Economia

Rispunta la riforma del Mes: a novembre la firma. Donohoe (Eurogruppo): “Gualtieri ha rappresentato bene gli interessi degli italiani”

Il testo, che a marzo era stato congelato causa emergenza Covid, torna sul tavolo dei ministri delle Finanze. In Italia aveva suscitato polemiche politiche per il presunto automatismo nelle decisioni sulla sostenibilità dei debiti pubblici e la possibile richiesta di ristrutturazione

La controversa riforma del Meccanismo europeo di stabilità torna sul tavolo dei ministri finanziari della Ue che a marzo, impegnati con la risposta alla crisi Covid, l’avevano rinviata a tempi più tranquilli. Ora l’Unione, sebbene ancora alle prese con la più profonda recessione dal Dopoguerra, aspetta di vedere gli effetti del Recovery Fund e nel frattempo si avvia a chiudere la riforma che era stata a suo tempo concepita proprio per prevenire le nuove crisi. Ma in Italia aveva suscitato una marea di polemiche sul presunto rischio che un Paese in difficoltà possa essere costretto a ristrutturare il debito. L’Ecofin informale di Berlino, ha annunciato il ministro francese Bruno Le Maire, ha concordato un calendario che prevede di firmare il nuovo trattato Mes a novembre.

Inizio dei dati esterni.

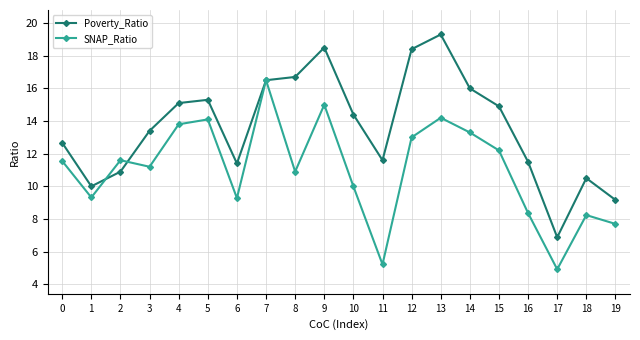

Is the value of SNAP_Ratio at 7 greater than the value of Poverty_Ratio at 0?

Yes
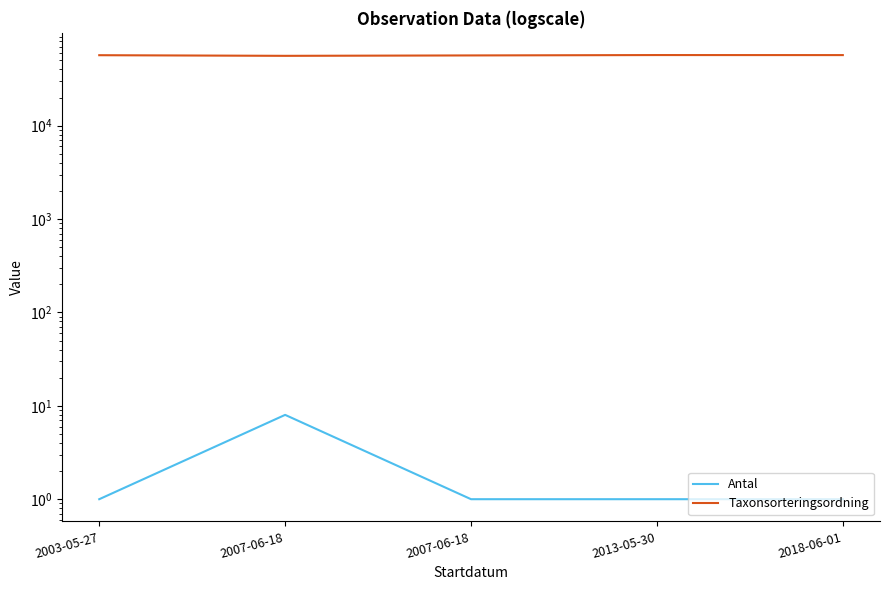

At which label does Antal reach its minimum?

2003-05-27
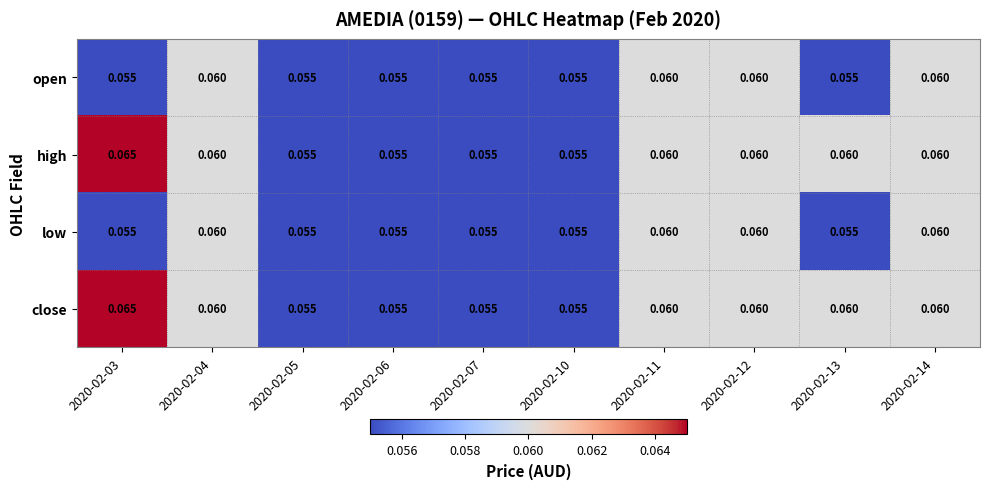

At 2020-02-13, list the series in order from smallest to largest.

open, low, high, close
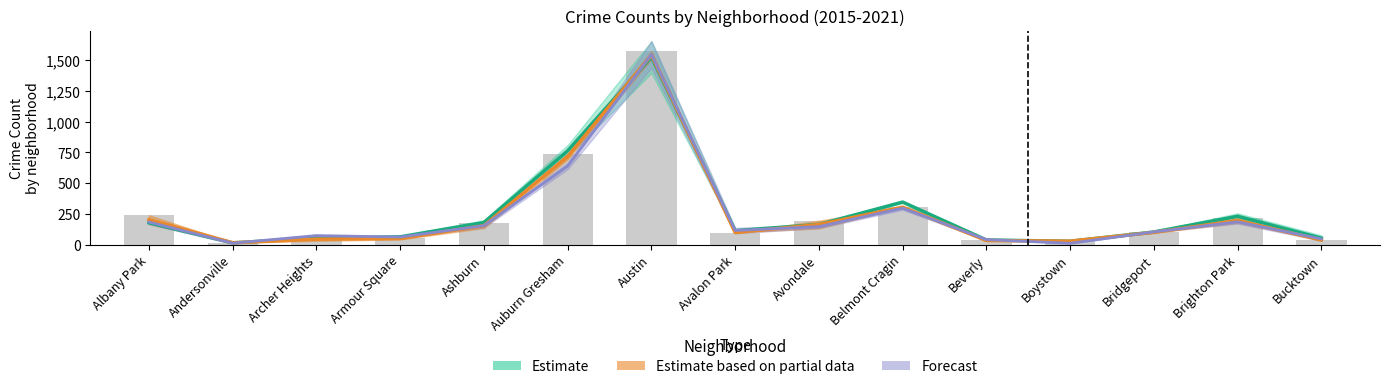

Which has a higher value, Brighton Park or Albany Park?

Brighton Park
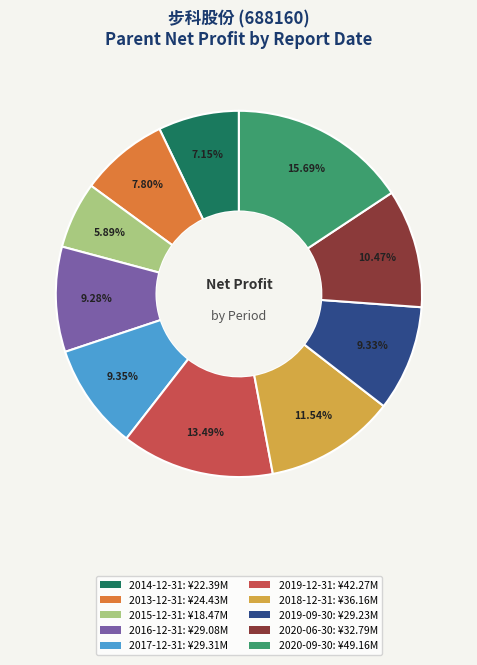

Is the sum of 2015-12-31 and 2019-09-30 greater than half?

No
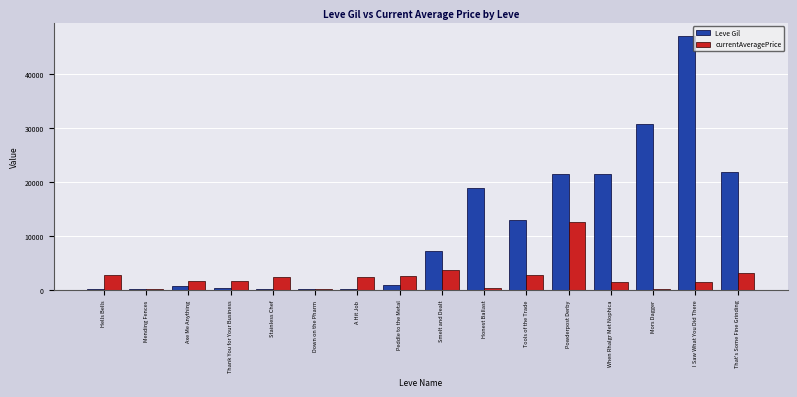

The value of Leve Gil at When Rhalgr Met Nophica is 37575.9. True or false?

False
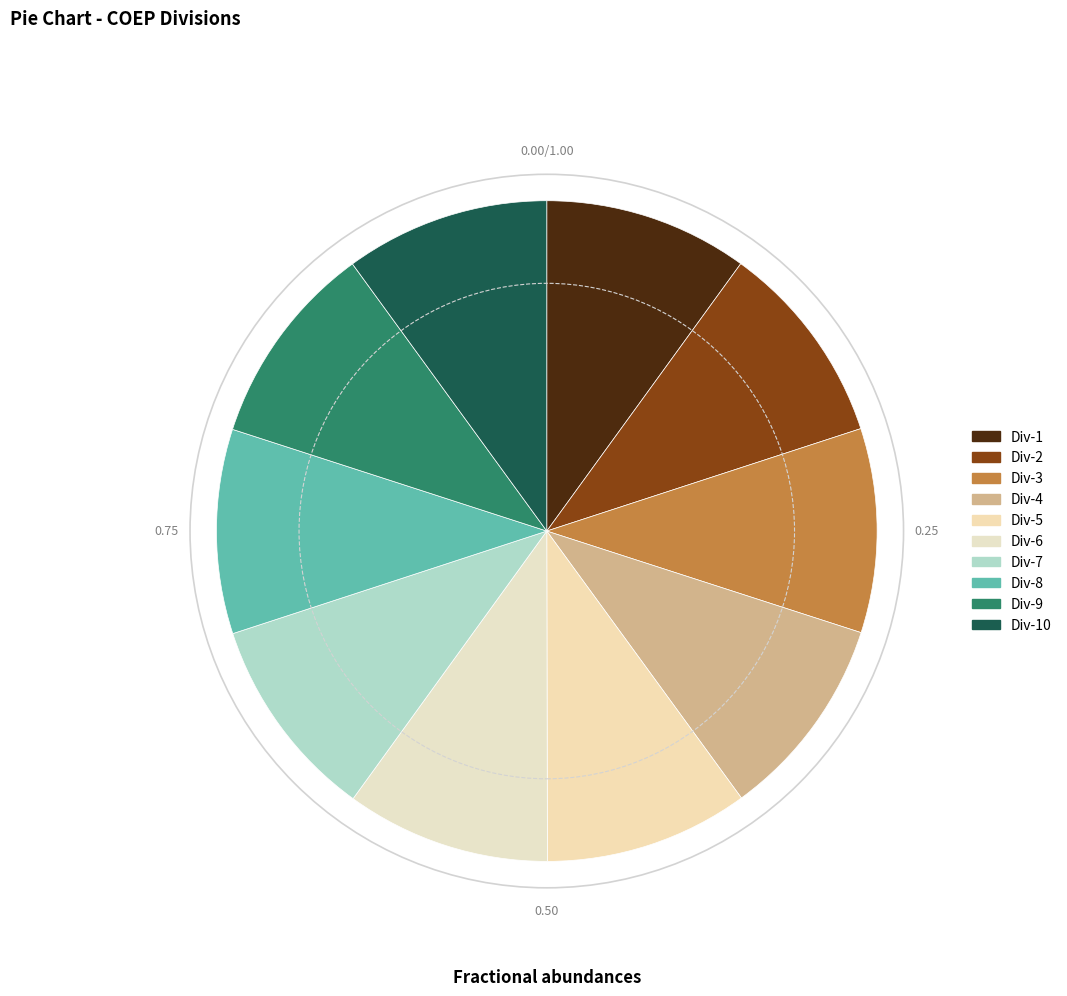

Rank the categories by value from highest to lowest.

Div-10, Div-9, Div-8, Div-7, Div-6, Div-5, Div-4, Div-3, Div-2, Div-1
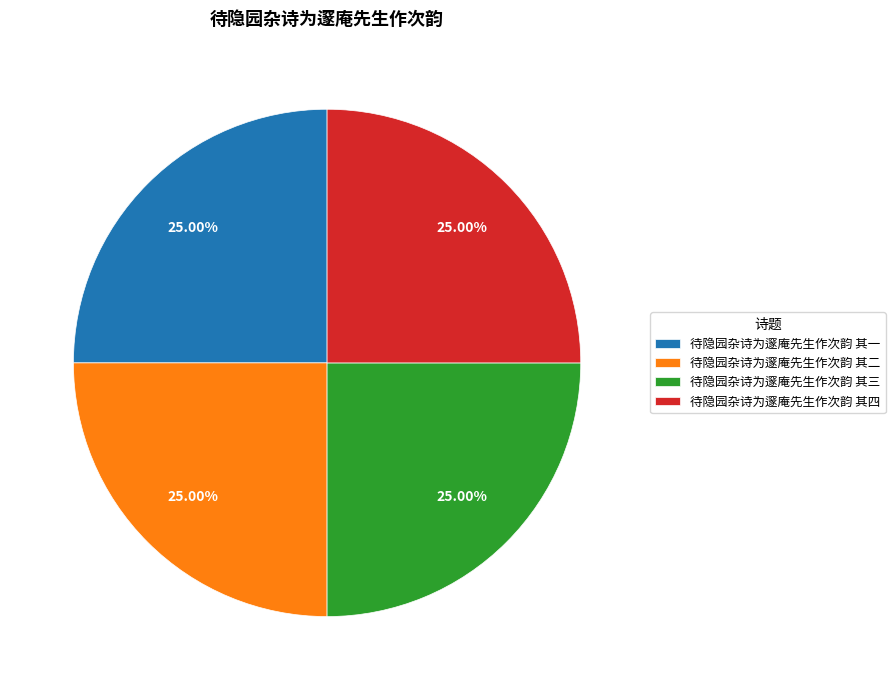

Approximately how many times larger is the value at 待隐园杂诗为邃庵先生作次韵 其二 compared to 待隐园杂诗为邃庵先生作次韵 其四?

1.0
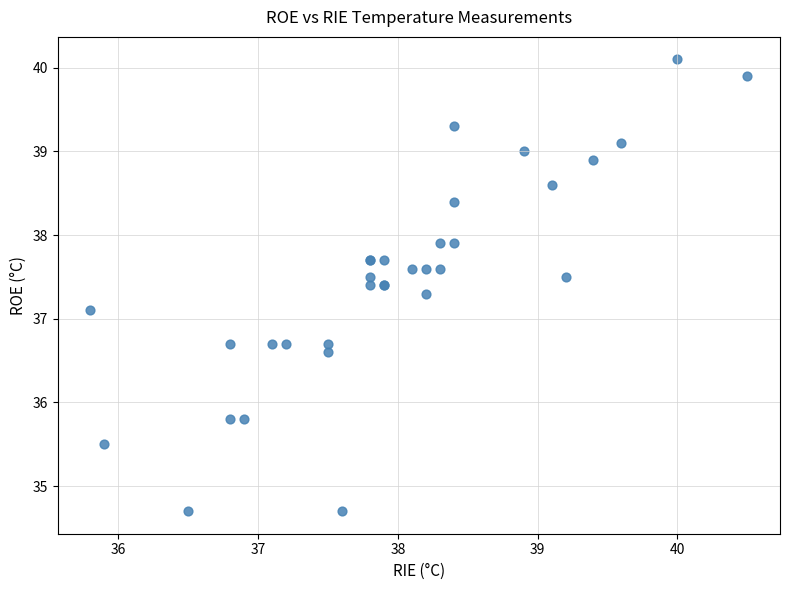

What Y value in the scatter plot is closest to 37?

37.1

L’intento della riforma, avviata oltre due anni fa, era rafforzare e semplificare l’uso degli strumenti a disposizione del Mes prima del salvataggio di un Paese, ovvero le linee di credito precauzionali, utilizzabili nel caso in cui un Paese venga colpito da uno shock economico e voglia evitare di finire sotto stress sui mercati. La riforma elimina il contestatissimo Memorandum – quello passato alla storia per aver imposto condizioni rigidissime alla Grecia – sostituendolo con una lettera d’intenti che assicura il rispetto delle regole del Patto di stabilità. La riforma affida al Mes anche un altro compito, a tutela dei contribuenti: fornirà un paracadute finanziario (backstop) al fondo salva-banche Srf (il fondo unico di risoluzione europeo alimentato dalle banche stesse), qualora, in casi estremi, dovesse finire le risorse a disposizione per completare i ‘fallimenti ordinati’ delle banche in difficoltà. E’ uno dei tasselli mancanti dell’Unione bancaria che l’Italia aveva fortemente voluto.

Ma la polemica italiana sul nuovo Mes divampò a fine 2019 a causa della riforma delle “clausole di azione collettiva” (Cacs) negli eventuali casi di ristrutturazione del debito sovrano di uno Stato membro. In sostanza, dal 2022, sarà più semplice ottenere l’ok della platea degli azionisti per approvare la ristrutturazione di un debito sovrano, perché dalle attuali regole che richiedono una doppia maggioranza, si passerà a una maggioranza unica. Il ministro Gualtieri riuscì a strappare delle modifiche, puntando ad una via di mezzo tra i due sistemi. “Come nel Trattato già oggi in vigore, non c’è scambio tra assistenza finanziaria e ristrutturazione del debito – aveva chiarito a dicembre il governatore di Bankitalia Ignazio Visco – Anche la verifica della sostenibilità del debito prima della concessione degli aiuti è già prevista dal Trattato vigente”. E “non viene modificato il riferimento presente nella versione attuale del Trattato al coinvolgimento del settore privato, che rimane strettamente circoscritto a casi eccezionali e non è in nessun caso una precondizione per accedere all’assistenza finanziaria”.

Al termine della riunione il nuovo presidente dell’Eurogruppo Paschal Donohoe ha fatto un commento che fa pensare che il titolare del Tesoro italiano abbia nuovamente spinto su questo tasto: “Voglio elogiare, come membro dell’Eurogruppo, il modo esemplare in cui il ministro dell’Economia italiano Roberto Gualtieri ha rappresentato gli interessi dei suoi cittadini e del suo Governo” nelle discussioni europee, ha detto. “Capisco bene l’importanza della questione. Lavorerò con il ministro Gualtieri e tutti gli altri ministri dell’Eurogruppo per fare progressi”.

Ancora incerti invece i progressi sulla Web tax: i negoziati all’Ocse sono fermi a causa degli Usa, e quindi la Francia spinge perché l’Ue proceda da sola già da gennaio. Ma Irlanda e Lussemburgo restano contrari, e nemmeno la Germania è ancora convinta. Stesso stallo sull’ultimo tassello dell’Unione bancaria, cioè lo schema comune di assicurazione sui depositi: sul tavolo non c’è ancora una proposta che metta insieme le esigenze di chi vuole condividere i rischi e di chi vuole prima ridurli.